On a night of honors, uniting theme emerges
It was a theme laid out by Lifetime Achievement Award winner Paul Tagliabue: Sports is about more than entertainment and commerce, he said. It’s about accepting a responsibility to use influence to try to improve the world.
An ambitious goal, to be sure, but Tagliabue’s call clearly resonated with the audience, and Fox Sports’ Group Chairman David Hill carried that theme when he accepted his second trophy of the night in front of an event-record crowd of 800 people. In repeatedly praising Tagliabue for his achievements, Hill said that he and his peers have to keep more in mind than just who won, who lost and who made the most exciting highlight reel in sports.
“The finest athletes and the finest sports are the finest attributes of life,” he said. “And I believe it is our duty as broadcasters to focus on that, and not the negative. And if we do that … the world would be a better place.”
That message of responsibility was laid out by Tagliabue midway through the event, which was held at the Marriott Marquis at Times Square and revealed the winners among 77 nominees in 15 categories (see list).
“From simple roots in the early 20th century, our sports have now become multifaceted, hybrid and very complex,” Tagliabue said. “Now sport has become entertainment and television and Internet product. It has become for millions an all-consuming preoccupation … a mix of fantasy, advertising, marketing, licensing, commerce and big business. It’s become celebrity, increasingly with doses of politics and off-field controversy and sometimes hype.
“We can’t allow entertainment, commercial or celebrity interests to overrun sport at all levels. Believe me, I’m not against commerce. And I’m not against celebrity. But we can’t let it overrun everything at every level.”
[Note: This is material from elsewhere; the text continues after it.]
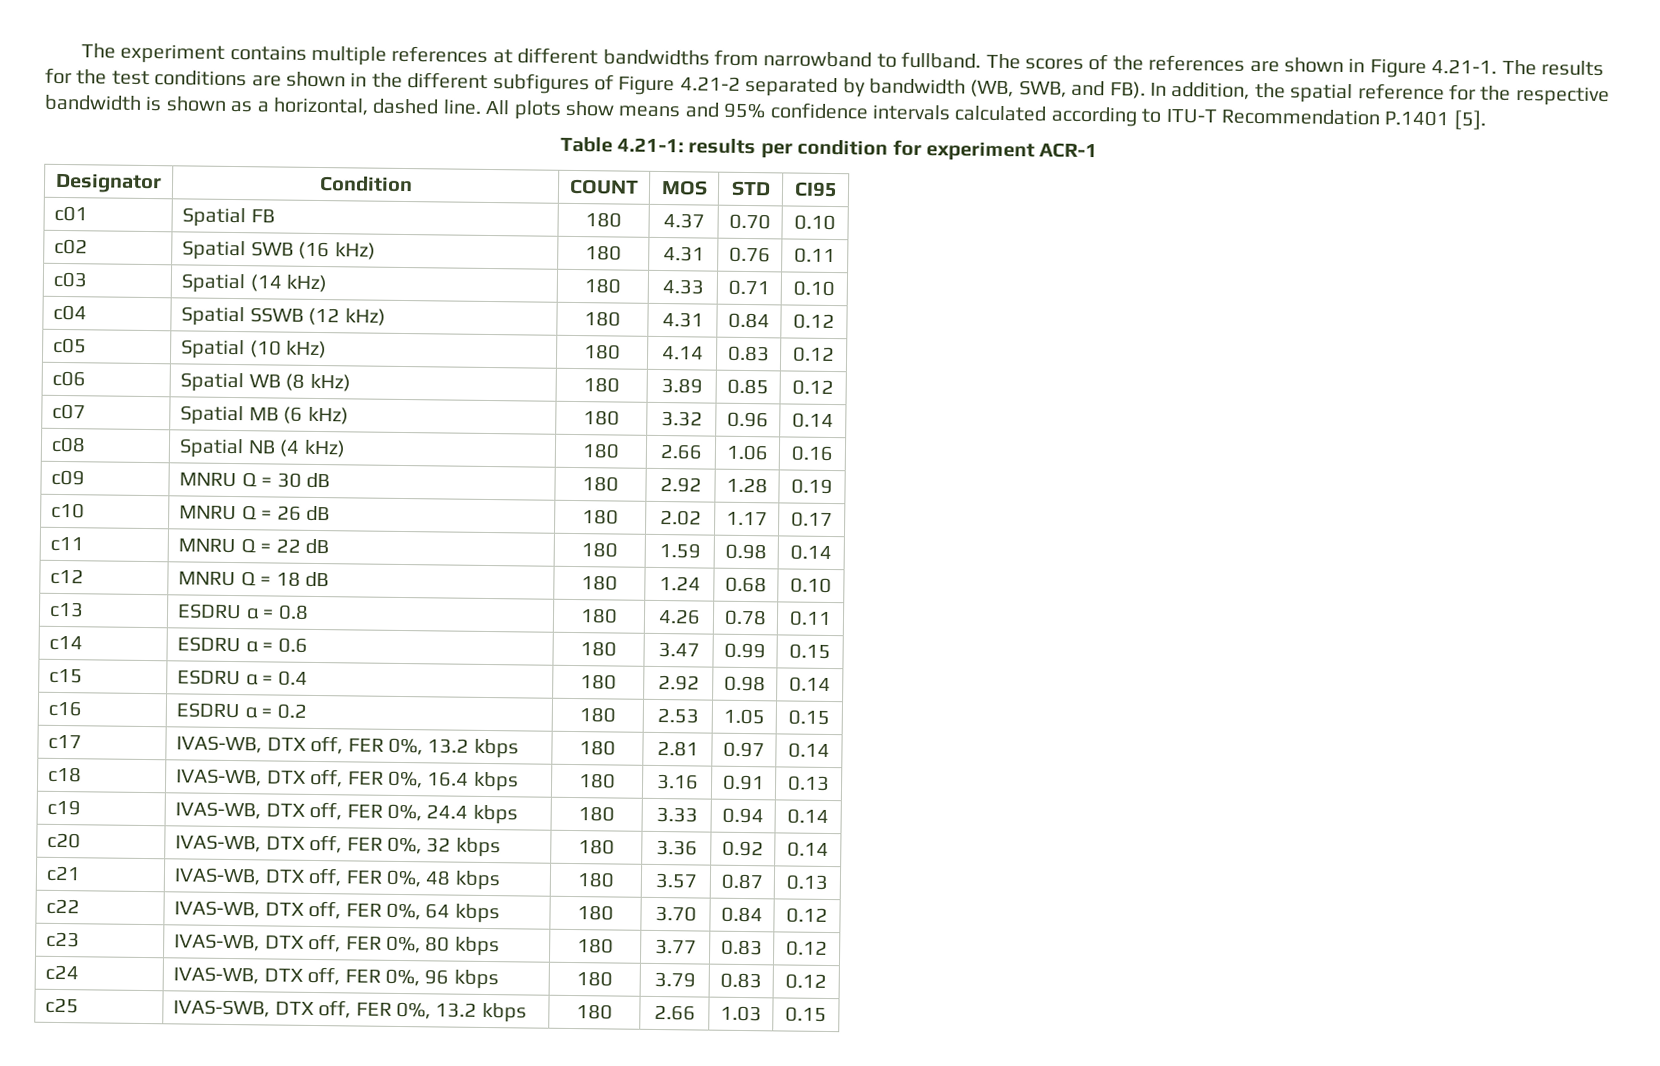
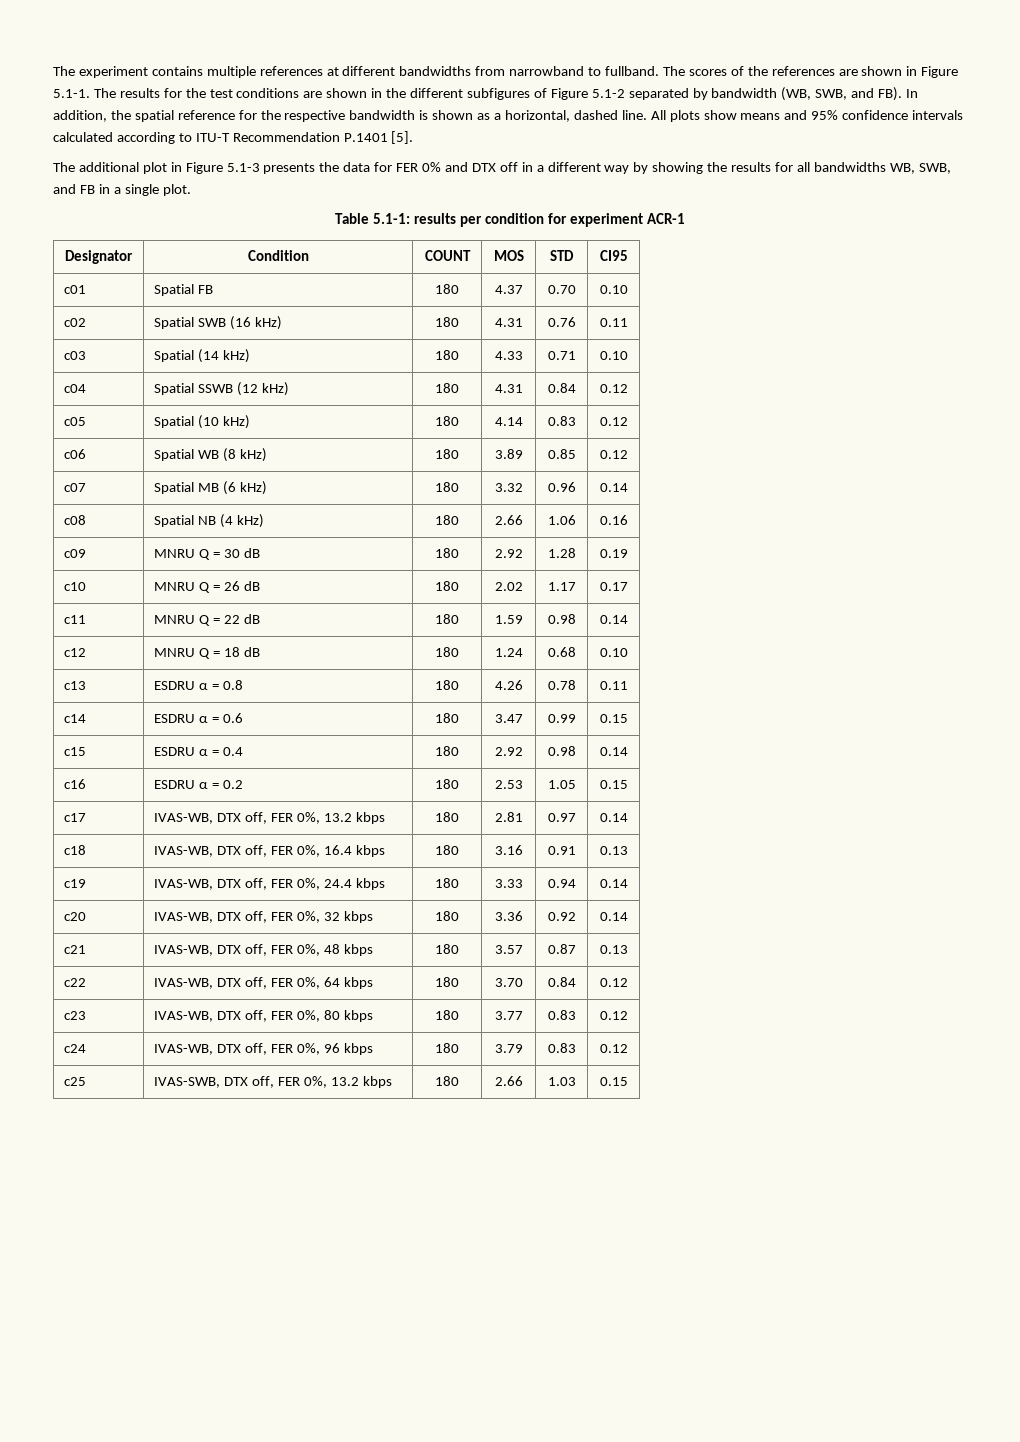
[1431,59,1498,74] 4.21-1. -> [53,89,90,98] 5.1-1.
[679,76,741,91] 4.21-2 -> [591,89,625,98] 5.1-2
(1486, 120) none -> [53,162,951,174] [53,184,191,196] // The additional plot in Figure 5.1-3 presents the data for FER 0% and DTX off in a different way by showing the results for all bandwidths WB, SWB, and FB in a single plot.
[616,137,684,153] 4.21-1: -> [373,213,411,224] 5.1-1:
Leaders in sports have to keep a sharp focus on instilling good values at every level, Tagliabue said, and he went so far as to specifically press for more benefits for intercollegiate athletes, though not necessarily in the form of the payments or stipends that are being considered by college leaders.
“If collegiate athletes deserve additional financial benefits beyond current scholarships, and schools can afford it, why not reward the athletes with multiyear education trust funds for the completion of academic degrees, not with signing bonuses and salaries?” he said. “In a nation where lack of education will consign millions of young people to menial jobs or no jobs, why should we reinforce the illusion that education doesn’t matter because you can always get paid — starting in college — for playing football or basketball?”
PGA Tour Commissioner Tim Finchem accepted the award for Sports Event of the Year for the 2012 Humana Challenge and reiterated that sports can, and should, be a force for good. Finchem noted the unique partnership between the PGA Tour, Humana Corp. and the Clinton Foundation for the event and said that the tournament was about “the idea that we could use the platform to raise awareness for a special concern in this country … and to look at the whole subject of wellness and health.”
The tournament was part of the beginning of a 10-year commitment to finding solutions for obesity and diabetes among young people, as well as for inactivity and increasing health problems among older people, Finchem said.
“We are losing an entire generation,” he declared. “We have to turn it around. Sports has to do its part.”
Near the end of the evening, Hill summed up the sentiments by saying, “If we look at the essence of what sport is … the world would be a better place.
“And wouldn’t that be a wonderful thing for us all to focus on: doing well by doing good.”